» **Excerpted data**:
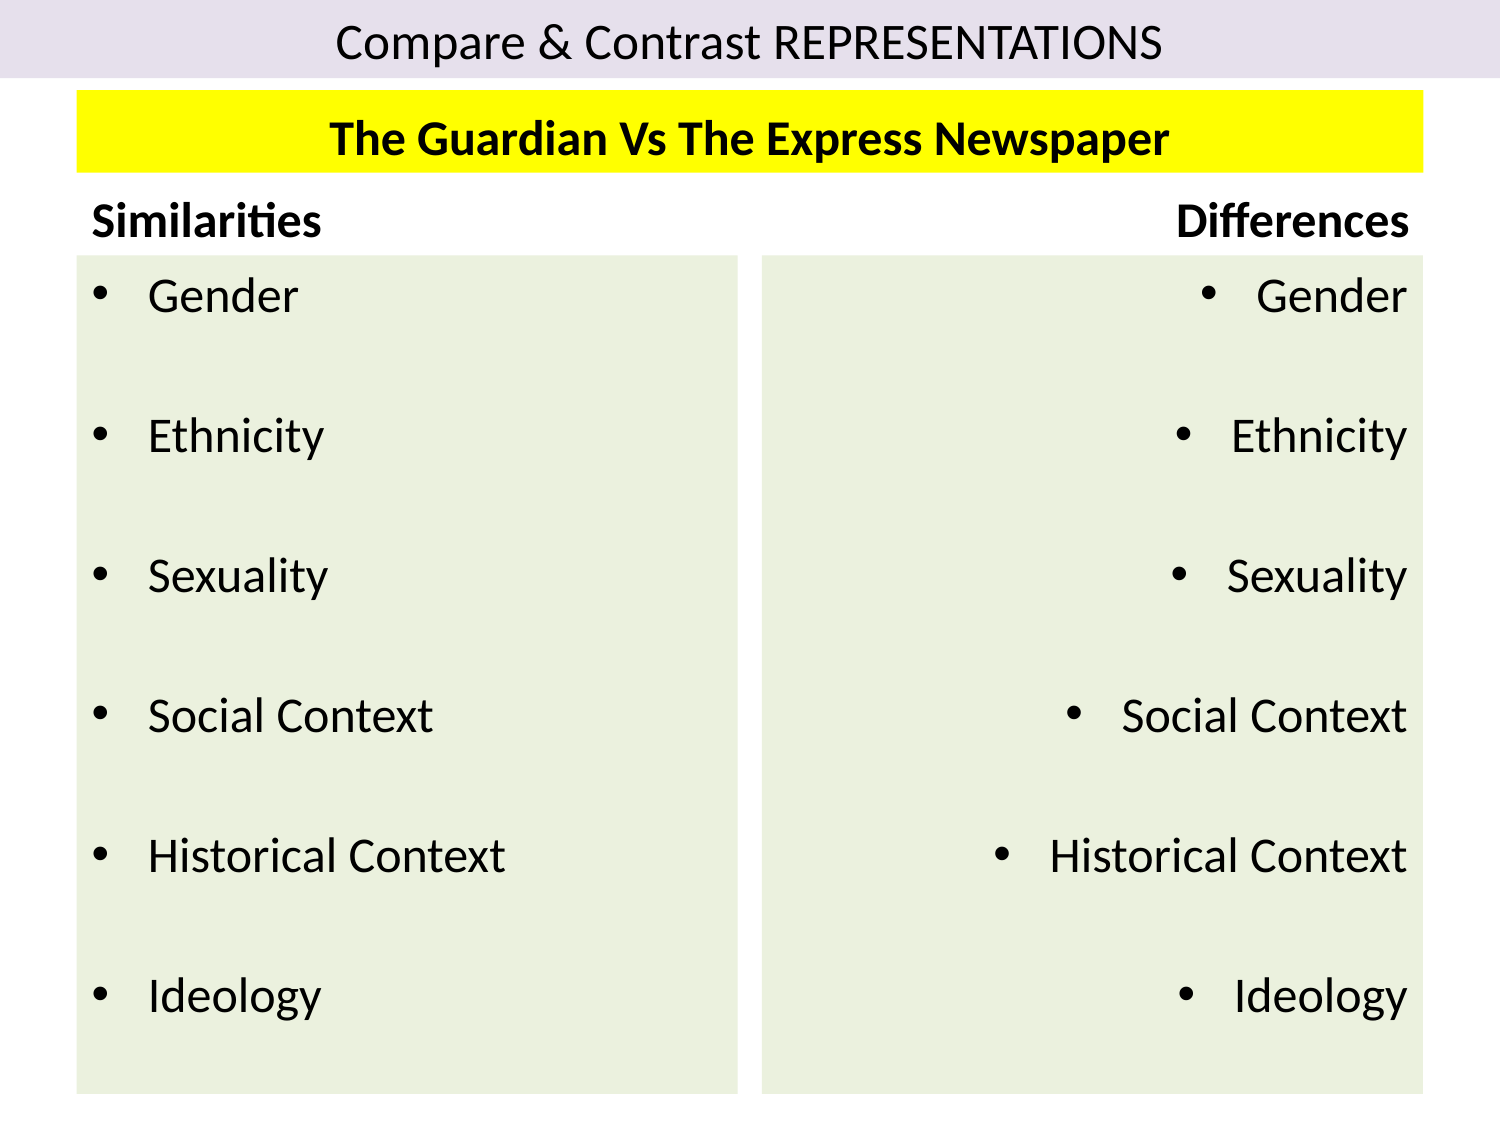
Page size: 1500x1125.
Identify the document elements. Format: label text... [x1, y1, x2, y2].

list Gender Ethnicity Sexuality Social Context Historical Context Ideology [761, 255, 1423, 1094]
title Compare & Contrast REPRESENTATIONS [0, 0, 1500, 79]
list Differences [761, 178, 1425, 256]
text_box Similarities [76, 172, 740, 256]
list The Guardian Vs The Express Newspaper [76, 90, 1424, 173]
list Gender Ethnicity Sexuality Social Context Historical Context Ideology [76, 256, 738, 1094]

» **Instructions to follow**: Without the pictures, repeat the listing above exactly.

» **Answer space**:
Page size: 1500x1125.
Identify the document elements. Format: label text... [x1, y1, x2, y2].

list Gender Ethnicity Sexuality Social Context Historical Context Ideology [761, 255, 1423, 1094]
title Compare & Contrast REPRESENTATIONS [0, 0, 1500, 79]
list Differences [761, 178, 1425, 256]
text_box Similarities [76, 172, 740, 256]
list The Guardian Vs The Express Newspaper [76, 90, 1424, 173]
list Gender Ethnicity Sexuality Social Context Historical Context Ideology [76, 256, 738, 1094]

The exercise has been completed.